*Directions for this task*
Copy the listing in full and exactly, omitting its images.

*Data to examine*
=-=-=-=-=

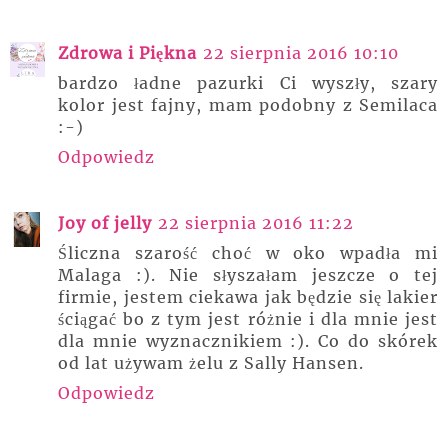
Zdrowa i Piękna
22 sierpnia 2016 10:10
bardzo ładne pazurki Ci wyszły, szary
kolor jest fajny, mam podobny z Semilaca
:-)
Odpowiedz
Joy of jelly
22 sierpnia 2016 11:22
Śliczna szarość choć w oko wpadła mi
Malaga :). Nie słyszałam jeszcze o tej
firmie, jestem ciekawa jak będzie się lakier
ściągać bo z tym jest różnie i dla mnie jest
dla mnie wyznacznikiem :). Co do skórek
od lat używam żelu z Sally Hansen.
Odpowiedz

=-=-=-=-=

*Worked solution*
Zdrowa i Piękna
22 sierpnia 2016 10:10
bardzo ładne pazurki Ci wyszły, szary
kolor jest fajny, mam podobny z Semilaca
:-)
Odpowiedz
Joy of jelly
22 sierpnia 2016 11:22
Śliczna szarość choć w oko wpadła mi
Malaga :). Nie słyszałam jeszcze o tej
firmie, jestem ciekawa jak będzie się lakier
ściągać bo z tym jest różnie i dla mnie jest
dla mnie wyznacznikiem :). Co do skórek
od lat używam żelu z Sally Hansen.
Odpowiedz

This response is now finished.